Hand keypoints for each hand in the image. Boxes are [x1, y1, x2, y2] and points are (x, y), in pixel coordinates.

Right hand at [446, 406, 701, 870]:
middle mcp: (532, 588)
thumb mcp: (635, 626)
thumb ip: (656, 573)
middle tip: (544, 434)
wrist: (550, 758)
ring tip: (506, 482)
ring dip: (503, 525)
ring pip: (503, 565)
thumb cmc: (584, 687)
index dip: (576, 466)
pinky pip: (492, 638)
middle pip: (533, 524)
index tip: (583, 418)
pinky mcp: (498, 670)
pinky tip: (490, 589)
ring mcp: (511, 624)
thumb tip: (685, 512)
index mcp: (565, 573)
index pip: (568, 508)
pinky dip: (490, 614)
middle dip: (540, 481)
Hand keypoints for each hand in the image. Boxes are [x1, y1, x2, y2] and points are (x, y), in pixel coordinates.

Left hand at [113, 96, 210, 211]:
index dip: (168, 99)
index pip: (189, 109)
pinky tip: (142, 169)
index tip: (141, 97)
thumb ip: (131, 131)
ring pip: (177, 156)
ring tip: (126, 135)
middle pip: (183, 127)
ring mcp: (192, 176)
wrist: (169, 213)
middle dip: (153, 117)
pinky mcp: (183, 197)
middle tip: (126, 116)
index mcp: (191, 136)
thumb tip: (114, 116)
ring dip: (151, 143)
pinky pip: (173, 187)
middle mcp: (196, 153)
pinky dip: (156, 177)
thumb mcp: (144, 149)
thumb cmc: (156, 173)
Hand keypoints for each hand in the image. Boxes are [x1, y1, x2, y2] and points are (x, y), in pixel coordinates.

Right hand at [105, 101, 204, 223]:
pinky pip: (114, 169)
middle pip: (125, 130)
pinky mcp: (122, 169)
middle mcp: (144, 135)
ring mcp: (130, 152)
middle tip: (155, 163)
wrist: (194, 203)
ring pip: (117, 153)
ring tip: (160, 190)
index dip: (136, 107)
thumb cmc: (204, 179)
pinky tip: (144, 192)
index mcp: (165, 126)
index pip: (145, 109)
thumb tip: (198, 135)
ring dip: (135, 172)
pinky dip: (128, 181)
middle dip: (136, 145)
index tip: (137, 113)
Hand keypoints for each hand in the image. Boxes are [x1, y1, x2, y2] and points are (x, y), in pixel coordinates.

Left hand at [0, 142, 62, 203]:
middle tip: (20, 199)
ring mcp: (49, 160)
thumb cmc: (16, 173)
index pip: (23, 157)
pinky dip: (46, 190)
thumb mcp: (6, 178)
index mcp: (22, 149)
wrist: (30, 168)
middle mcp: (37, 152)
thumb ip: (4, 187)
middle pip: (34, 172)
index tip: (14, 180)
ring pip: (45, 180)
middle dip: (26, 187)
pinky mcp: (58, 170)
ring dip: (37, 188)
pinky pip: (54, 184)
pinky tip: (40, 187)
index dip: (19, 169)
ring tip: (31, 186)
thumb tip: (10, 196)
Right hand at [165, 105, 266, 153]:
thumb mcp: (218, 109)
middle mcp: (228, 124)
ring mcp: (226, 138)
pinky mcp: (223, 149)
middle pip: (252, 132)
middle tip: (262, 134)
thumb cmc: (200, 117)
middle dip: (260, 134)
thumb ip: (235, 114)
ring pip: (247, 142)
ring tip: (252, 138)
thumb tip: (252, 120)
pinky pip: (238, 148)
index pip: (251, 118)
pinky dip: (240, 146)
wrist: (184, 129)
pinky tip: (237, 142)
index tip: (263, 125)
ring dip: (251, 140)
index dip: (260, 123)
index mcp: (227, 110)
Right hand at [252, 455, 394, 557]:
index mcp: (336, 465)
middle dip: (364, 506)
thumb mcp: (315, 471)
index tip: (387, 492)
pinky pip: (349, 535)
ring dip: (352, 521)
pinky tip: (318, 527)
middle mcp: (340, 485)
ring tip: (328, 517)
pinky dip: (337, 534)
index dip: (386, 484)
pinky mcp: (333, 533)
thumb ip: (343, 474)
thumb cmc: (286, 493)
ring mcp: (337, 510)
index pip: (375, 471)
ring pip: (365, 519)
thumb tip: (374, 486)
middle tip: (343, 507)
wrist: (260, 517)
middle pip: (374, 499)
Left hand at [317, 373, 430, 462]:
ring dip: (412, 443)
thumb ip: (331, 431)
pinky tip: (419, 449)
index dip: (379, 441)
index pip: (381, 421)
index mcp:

* * *

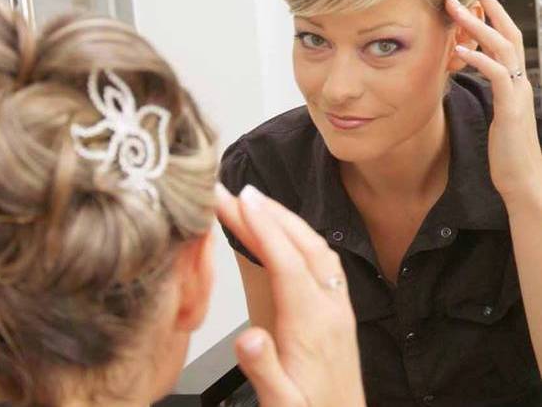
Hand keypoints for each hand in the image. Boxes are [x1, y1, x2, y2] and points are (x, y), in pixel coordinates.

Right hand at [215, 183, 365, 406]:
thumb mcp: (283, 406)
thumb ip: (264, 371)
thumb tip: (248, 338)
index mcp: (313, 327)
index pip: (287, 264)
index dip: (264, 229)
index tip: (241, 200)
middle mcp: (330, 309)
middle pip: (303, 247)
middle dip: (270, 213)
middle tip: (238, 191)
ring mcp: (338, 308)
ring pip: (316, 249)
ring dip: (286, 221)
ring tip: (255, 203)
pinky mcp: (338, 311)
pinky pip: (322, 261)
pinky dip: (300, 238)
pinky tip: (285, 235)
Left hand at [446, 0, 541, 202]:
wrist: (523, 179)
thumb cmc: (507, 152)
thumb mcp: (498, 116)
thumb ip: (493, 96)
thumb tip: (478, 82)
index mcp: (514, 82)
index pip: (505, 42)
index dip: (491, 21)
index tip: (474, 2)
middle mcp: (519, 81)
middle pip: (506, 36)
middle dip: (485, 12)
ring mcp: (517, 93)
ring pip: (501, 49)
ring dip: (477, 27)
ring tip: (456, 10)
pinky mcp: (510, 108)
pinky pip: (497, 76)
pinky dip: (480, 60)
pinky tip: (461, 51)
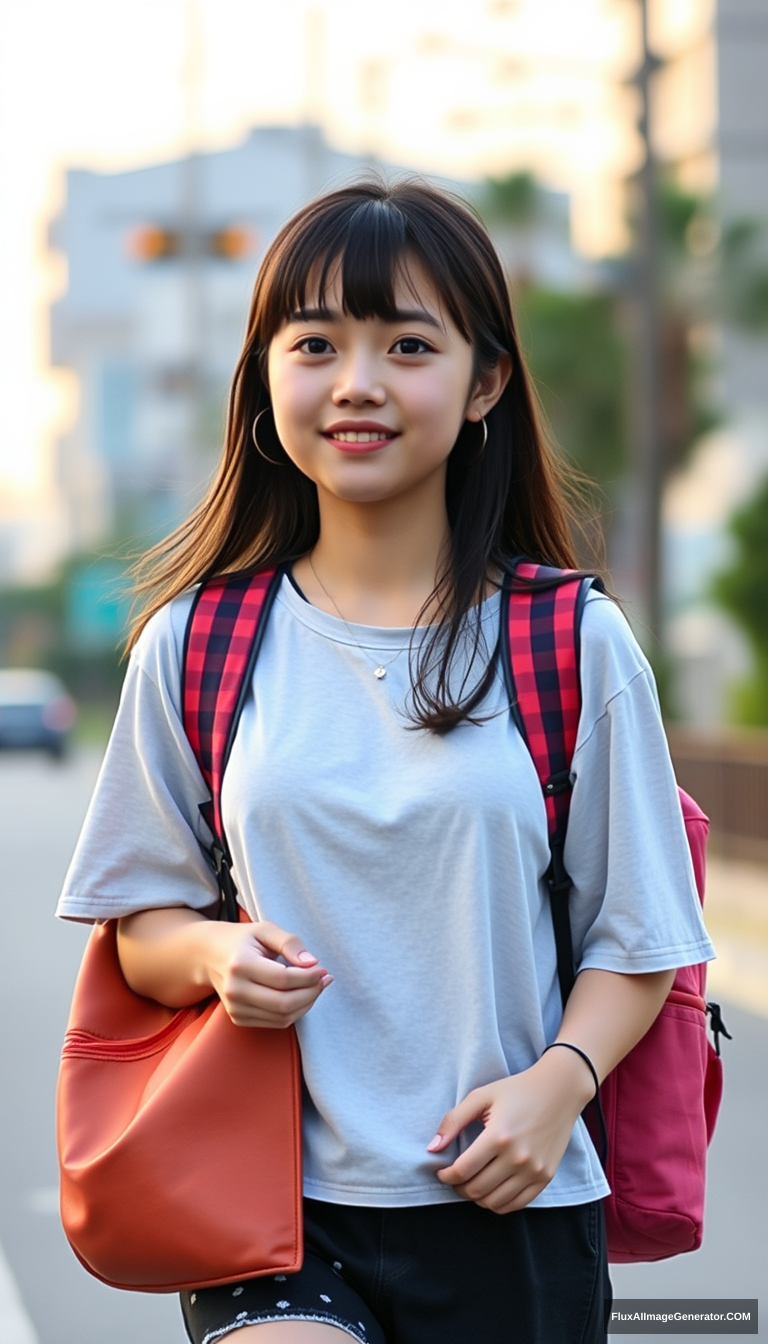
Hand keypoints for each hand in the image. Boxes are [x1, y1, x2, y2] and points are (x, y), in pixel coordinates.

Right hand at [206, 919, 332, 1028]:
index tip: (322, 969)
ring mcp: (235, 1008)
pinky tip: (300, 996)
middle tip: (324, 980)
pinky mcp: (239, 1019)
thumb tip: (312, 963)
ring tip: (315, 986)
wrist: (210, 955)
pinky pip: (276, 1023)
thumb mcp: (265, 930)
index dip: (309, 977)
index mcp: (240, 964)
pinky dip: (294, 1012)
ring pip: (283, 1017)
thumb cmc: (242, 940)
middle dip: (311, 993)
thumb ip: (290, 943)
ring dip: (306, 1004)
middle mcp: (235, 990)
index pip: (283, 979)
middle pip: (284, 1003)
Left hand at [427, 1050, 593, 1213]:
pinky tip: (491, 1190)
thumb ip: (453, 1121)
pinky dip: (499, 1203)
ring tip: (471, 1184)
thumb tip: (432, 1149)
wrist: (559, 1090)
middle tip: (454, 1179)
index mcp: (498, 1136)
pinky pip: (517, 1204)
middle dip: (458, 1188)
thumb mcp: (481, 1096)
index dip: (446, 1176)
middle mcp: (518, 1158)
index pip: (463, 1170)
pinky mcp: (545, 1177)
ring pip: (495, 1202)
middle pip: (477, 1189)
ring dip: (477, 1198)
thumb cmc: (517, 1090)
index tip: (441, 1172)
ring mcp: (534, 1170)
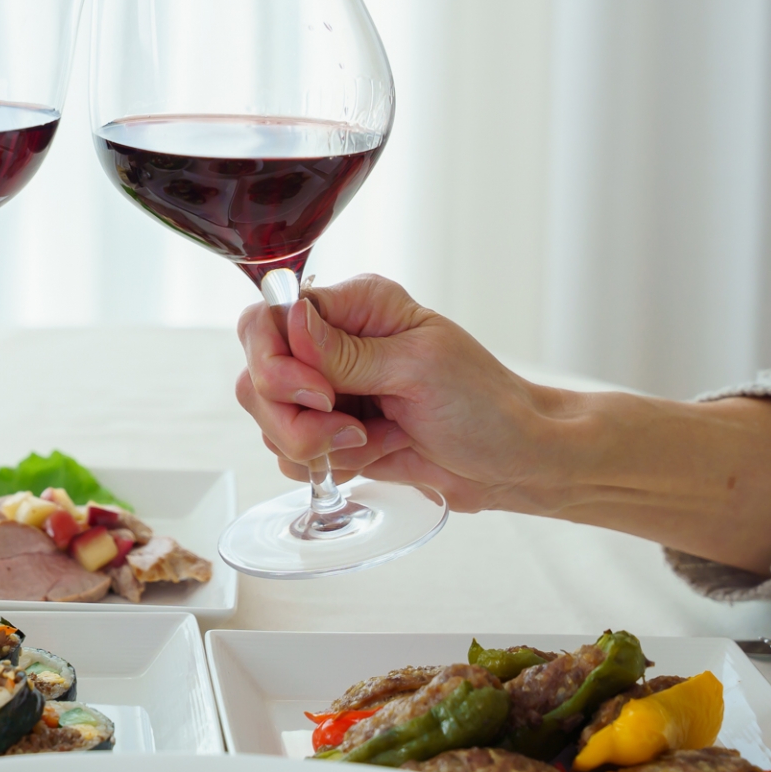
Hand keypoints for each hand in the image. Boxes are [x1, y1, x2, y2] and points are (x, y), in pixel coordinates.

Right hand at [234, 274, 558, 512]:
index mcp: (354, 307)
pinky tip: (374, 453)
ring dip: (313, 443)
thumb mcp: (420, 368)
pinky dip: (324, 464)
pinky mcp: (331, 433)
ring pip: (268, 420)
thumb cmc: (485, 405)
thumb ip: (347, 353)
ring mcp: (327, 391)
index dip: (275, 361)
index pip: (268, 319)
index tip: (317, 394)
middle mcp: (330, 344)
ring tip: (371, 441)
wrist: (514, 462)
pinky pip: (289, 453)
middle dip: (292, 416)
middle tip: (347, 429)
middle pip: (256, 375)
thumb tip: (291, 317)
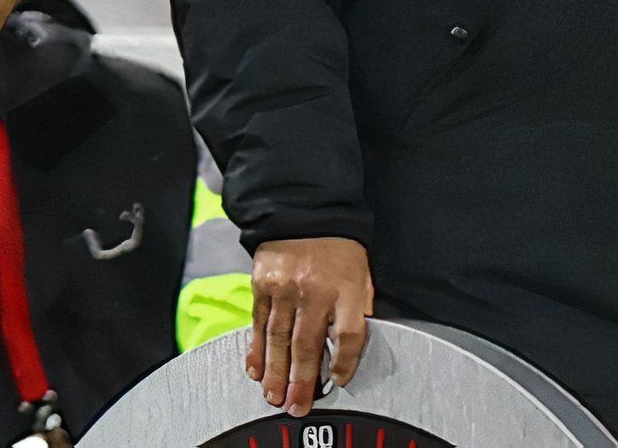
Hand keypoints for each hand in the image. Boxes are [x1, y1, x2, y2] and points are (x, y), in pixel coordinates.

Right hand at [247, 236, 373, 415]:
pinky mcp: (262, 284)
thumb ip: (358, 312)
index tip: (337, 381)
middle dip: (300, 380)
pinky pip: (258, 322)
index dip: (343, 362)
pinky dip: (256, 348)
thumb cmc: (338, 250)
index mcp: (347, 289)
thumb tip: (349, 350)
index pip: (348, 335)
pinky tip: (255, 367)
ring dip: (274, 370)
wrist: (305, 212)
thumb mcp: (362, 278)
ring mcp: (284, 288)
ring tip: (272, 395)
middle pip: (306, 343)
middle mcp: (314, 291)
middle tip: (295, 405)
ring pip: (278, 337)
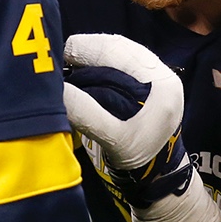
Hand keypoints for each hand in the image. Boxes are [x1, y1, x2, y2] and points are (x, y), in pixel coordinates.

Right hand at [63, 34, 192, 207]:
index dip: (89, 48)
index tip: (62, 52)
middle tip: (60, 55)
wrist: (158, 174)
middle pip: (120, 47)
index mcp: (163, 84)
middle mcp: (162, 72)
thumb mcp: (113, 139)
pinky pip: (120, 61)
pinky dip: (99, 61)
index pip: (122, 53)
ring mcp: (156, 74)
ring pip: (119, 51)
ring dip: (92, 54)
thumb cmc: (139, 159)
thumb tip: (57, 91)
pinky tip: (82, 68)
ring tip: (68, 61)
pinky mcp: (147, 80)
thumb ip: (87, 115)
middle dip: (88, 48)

---

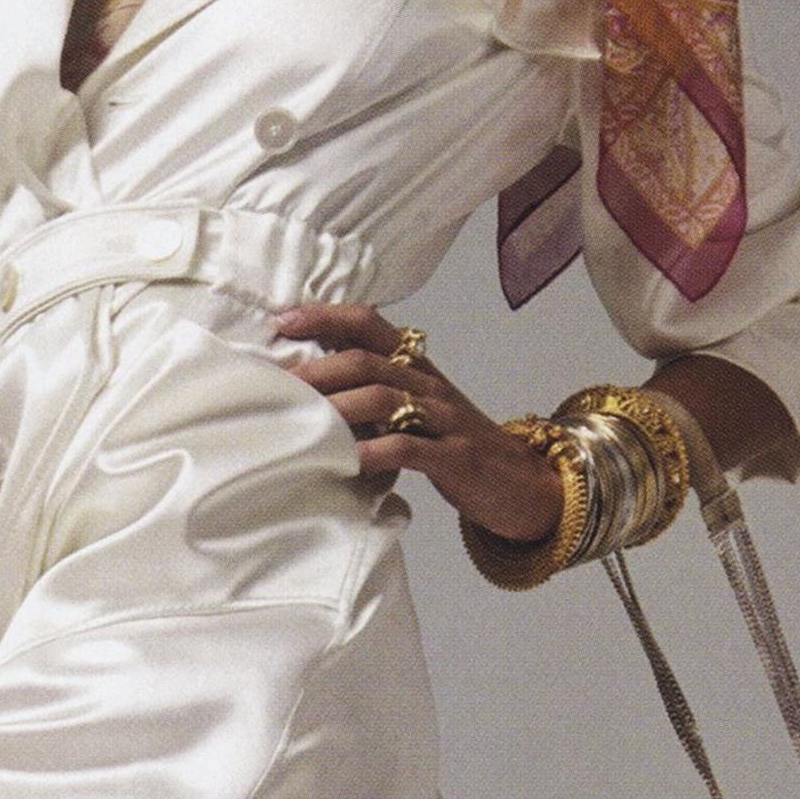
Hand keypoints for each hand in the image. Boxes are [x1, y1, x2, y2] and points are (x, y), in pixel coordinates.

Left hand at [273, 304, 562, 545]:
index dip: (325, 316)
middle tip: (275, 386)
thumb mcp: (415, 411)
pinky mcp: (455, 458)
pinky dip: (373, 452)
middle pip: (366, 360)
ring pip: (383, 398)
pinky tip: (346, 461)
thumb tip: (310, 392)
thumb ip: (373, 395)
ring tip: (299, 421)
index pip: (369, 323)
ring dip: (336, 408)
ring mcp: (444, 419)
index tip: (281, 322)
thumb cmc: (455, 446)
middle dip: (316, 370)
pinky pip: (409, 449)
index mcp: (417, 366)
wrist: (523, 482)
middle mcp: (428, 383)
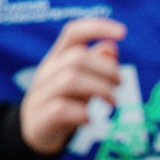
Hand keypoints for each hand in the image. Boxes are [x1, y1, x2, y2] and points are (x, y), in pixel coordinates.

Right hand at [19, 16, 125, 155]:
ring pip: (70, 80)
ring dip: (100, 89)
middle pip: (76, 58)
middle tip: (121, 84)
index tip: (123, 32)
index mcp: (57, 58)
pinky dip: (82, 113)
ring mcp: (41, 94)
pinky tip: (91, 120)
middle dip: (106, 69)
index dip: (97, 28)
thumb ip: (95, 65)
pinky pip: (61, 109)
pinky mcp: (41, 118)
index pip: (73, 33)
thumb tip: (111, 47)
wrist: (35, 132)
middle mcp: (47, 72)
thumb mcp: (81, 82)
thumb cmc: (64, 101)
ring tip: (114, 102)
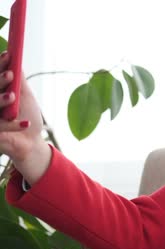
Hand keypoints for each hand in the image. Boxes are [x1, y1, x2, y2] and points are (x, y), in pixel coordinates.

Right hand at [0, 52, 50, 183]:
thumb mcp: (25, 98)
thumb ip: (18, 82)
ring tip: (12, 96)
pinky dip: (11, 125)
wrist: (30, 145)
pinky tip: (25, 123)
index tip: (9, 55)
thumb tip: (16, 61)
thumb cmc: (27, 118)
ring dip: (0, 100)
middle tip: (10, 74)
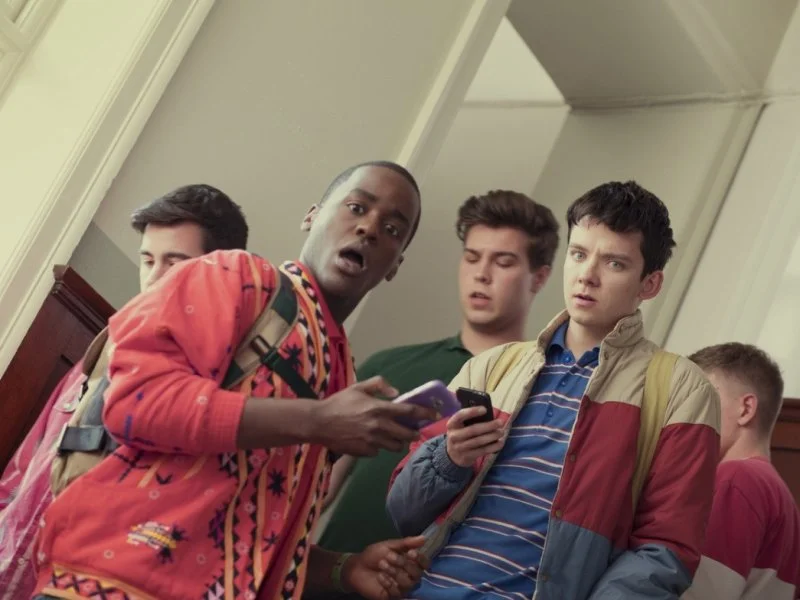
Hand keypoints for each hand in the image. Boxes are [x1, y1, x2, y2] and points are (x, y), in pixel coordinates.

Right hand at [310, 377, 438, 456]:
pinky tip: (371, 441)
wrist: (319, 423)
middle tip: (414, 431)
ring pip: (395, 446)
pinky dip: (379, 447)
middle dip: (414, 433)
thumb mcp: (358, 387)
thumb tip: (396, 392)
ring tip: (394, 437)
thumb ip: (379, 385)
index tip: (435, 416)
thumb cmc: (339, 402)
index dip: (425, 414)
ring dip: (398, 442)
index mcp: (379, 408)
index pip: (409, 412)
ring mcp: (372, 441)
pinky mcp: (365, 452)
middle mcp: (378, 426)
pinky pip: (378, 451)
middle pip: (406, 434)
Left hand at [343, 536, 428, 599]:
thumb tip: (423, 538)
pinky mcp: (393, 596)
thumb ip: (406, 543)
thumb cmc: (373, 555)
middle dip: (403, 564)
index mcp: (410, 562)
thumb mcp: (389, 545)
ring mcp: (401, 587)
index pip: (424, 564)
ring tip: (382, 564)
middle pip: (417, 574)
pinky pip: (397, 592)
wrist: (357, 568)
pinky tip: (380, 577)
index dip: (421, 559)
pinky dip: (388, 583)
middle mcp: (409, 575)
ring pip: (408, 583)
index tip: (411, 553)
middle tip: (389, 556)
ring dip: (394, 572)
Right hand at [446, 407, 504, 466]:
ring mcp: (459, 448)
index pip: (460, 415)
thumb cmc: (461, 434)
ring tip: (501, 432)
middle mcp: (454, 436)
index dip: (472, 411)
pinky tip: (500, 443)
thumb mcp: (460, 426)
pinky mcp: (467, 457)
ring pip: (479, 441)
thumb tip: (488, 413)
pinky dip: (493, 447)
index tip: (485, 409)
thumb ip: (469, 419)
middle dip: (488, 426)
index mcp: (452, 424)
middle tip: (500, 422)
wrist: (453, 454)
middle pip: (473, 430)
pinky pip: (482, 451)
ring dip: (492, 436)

- **Work instruction**: Restate word for word the lines in the material above from the one with "pinky tip: (380, 577)" to the one with "ring dip: (492, 436)"; both of those lines count, and nothing else does.

- **Result of the exercise**:
pinky tip: (380, 577)
index dip: (421, 559)
pinky dip: (388, 583)
middle mcp: (409, 575)
ring pip: (408, 583)
index tip: (411, 553)
middle tip: (389, 556)
ring dip: (394, 572)
Right hand at [446, 407, 504, 466]:
ring mcp: (459, 448)
index pip: (460, 415)
thumb cmc: (461, 434)
ring tip: (501, 432)
middle mcp: (454, 436)
index dip: (472, 411)
pinky tip: (500, 443)
thumb mcp: (460, 426)
pinky mcp: (467, 457)
ring pip: (479, 441)
thumb tip: (488, 413)
pinky dip: (493, 447)
index tip: (485, 409)
thumb ip: (469, 419)
middle dip: (488, 426)
index mcp: (452, 424)
middle tip: (500, 422)
wrist: (453, 454)
middle pip: (473, 430)
pinky pip: (482, 451)
ring dip: (492, 436)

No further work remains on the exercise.